::: THE DATA

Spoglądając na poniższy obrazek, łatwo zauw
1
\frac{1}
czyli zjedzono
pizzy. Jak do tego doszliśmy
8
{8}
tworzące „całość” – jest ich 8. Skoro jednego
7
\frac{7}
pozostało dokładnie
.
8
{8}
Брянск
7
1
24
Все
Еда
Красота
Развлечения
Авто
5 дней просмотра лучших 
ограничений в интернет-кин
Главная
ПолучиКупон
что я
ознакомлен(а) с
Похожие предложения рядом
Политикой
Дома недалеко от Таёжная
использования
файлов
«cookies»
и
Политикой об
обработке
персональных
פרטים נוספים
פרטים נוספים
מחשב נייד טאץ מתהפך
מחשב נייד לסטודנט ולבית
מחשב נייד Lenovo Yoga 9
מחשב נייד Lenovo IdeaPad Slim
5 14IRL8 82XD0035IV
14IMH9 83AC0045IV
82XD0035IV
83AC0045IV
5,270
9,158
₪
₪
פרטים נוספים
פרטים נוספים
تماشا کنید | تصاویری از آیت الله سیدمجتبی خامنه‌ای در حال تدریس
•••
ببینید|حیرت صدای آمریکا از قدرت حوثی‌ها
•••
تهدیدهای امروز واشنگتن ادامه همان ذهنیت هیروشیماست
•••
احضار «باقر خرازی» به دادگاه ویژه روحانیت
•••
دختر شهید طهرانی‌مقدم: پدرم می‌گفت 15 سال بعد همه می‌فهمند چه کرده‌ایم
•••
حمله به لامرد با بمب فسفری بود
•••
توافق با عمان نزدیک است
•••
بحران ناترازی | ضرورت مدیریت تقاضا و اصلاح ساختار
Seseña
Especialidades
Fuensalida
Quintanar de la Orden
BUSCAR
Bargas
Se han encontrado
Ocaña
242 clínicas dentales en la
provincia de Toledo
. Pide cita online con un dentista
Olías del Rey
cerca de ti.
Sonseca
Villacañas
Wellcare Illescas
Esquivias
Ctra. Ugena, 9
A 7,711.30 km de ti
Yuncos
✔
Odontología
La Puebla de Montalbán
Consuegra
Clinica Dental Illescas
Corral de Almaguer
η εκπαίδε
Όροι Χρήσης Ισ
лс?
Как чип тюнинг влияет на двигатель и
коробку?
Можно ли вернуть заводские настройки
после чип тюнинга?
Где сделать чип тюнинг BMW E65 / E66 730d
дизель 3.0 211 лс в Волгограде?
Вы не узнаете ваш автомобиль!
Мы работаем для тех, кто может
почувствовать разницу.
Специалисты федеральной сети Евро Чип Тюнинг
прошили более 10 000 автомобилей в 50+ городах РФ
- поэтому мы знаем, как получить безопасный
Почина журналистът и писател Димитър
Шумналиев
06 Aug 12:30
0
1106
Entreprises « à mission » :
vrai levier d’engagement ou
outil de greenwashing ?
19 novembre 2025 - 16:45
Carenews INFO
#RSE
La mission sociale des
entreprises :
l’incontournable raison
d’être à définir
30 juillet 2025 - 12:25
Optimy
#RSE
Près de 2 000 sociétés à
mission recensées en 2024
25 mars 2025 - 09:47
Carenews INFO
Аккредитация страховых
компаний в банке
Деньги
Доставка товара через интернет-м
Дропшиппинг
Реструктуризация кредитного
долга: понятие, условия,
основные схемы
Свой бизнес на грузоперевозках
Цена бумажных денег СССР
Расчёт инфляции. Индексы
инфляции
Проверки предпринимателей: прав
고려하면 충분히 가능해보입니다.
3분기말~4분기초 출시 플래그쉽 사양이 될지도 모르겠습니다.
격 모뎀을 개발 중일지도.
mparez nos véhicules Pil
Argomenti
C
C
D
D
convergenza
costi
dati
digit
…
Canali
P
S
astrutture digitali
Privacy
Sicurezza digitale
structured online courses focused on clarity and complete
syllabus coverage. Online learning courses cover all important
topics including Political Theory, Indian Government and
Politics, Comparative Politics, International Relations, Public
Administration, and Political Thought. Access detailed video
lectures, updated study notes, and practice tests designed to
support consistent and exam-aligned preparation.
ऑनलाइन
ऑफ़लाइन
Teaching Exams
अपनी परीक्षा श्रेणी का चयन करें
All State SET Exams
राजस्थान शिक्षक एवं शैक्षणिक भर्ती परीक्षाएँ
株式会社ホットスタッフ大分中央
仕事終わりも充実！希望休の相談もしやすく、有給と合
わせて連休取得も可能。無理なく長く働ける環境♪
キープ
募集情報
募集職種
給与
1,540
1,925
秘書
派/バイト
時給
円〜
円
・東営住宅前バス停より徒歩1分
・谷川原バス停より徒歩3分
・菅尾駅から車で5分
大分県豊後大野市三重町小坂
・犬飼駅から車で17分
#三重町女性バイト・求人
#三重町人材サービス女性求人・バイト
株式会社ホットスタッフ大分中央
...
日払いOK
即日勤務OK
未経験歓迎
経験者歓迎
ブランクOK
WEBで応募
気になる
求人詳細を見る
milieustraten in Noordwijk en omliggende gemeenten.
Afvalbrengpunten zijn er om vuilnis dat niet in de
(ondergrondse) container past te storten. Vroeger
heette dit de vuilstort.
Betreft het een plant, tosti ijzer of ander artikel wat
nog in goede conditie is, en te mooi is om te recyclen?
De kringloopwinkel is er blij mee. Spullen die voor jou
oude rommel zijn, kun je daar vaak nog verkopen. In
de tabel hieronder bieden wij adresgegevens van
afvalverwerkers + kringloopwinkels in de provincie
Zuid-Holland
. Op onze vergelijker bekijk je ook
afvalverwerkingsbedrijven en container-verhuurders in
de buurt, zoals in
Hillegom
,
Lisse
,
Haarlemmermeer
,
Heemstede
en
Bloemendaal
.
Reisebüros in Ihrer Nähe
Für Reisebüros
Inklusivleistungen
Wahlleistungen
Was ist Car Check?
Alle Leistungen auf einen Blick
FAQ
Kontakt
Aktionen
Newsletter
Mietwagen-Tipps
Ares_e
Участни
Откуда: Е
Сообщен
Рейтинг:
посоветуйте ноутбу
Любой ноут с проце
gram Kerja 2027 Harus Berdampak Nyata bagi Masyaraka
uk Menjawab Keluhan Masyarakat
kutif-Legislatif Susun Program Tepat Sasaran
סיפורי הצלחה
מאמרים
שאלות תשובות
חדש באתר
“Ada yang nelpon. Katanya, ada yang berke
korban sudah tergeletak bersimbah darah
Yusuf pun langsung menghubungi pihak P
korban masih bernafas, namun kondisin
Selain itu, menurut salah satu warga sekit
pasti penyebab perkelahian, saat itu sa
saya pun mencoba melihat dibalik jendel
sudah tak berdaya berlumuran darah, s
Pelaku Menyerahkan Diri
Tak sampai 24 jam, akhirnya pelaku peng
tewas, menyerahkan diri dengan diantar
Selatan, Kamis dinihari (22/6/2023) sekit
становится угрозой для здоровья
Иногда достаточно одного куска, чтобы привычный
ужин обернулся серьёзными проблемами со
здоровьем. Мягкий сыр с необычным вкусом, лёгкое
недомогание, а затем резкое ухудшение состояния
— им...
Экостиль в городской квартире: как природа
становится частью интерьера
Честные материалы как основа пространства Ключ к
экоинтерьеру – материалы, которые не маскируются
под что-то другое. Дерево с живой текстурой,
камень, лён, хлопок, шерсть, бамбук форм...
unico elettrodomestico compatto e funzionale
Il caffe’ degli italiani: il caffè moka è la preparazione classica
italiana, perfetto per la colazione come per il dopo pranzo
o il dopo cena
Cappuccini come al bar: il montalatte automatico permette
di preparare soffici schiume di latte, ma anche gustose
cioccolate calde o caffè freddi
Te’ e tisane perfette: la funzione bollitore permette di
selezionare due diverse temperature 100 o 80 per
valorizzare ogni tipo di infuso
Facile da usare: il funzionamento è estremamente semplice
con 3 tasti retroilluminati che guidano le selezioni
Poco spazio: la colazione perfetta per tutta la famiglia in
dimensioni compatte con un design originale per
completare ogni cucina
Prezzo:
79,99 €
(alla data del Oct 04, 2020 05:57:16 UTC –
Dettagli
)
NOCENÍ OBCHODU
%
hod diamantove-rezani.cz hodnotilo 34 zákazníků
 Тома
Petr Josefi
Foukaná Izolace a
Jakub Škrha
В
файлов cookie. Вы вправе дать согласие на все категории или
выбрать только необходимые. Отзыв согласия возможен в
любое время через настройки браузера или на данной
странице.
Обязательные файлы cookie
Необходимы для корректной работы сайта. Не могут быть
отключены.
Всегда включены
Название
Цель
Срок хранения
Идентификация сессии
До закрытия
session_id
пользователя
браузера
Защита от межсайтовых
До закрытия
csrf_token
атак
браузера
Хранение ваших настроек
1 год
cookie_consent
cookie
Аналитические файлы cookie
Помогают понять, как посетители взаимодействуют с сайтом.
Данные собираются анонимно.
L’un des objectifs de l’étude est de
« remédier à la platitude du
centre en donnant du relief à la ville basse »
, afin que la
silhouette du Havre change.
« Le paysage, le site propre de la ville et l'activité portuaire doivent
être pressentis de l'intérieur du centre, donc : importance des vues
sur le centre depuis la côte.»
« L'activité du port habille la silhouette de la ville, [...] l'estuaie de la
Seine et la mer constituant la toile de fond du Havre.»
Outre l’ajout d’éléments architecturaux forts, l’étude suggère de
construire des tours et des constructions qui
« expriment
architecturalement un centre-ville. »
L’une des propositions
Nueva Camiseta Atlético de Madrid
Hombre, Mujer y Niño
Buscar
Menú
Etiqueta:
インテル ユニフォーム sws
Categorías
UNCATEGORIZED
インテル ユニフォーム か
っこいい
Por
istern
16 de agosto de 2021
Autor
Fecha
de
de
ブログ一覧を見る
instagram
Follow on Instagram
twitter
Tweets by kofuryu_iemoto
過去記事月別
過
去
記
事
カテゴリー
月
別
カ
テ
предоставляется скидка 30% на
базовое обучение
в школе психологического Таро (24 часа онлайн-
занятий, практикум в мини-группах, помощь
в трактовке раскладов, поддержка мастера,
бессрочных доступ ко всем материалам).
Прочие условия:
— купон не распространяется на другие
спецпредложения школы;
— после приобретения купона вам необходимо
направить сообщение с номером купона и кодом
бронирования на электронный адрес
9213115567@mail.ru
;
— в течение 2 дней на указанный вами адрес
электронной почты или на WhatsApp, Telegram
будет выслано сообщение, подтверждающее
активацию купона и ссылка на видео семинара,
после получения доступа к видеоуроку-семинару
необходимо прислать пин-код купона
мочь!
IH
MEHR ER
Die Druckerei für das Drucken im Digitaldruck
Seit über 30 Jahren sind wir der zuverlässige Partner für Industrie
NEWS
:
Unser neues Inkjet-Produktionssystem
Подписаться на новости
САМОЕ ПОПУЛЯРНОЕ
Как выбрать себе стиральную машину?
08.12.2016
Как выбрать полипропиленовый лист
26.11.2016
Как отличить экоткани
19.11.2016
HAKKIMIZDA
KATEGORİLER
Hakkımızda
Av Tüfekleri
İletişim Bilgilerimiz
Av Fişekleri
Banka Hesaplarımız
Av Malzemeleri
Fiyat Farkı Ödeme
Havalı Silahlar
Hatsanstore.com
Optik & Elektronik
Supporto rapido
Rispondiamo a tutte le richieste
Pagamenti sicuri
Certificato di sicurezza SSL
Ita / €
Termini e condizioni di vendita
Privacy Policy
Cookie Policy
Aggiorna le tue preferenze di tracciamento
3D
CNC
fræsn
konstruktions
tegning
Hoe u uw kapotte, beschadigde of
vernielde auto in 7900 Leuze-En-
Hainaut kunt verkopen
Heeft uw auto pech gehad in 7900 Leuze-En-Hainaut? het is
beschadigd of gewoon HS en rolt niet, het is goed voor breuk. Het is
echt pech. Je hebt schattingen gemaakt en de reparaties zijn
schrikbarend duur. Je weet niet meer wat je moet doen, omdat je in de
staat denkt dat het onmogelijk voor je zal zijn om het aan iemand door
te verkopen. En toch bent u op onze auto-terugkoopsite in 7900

::::::

ASSIGNMENT: In the material above, find every line with the word "условия" and show it.

TASK OUTPUT:
долга: понятие, условия,
Прочие условия:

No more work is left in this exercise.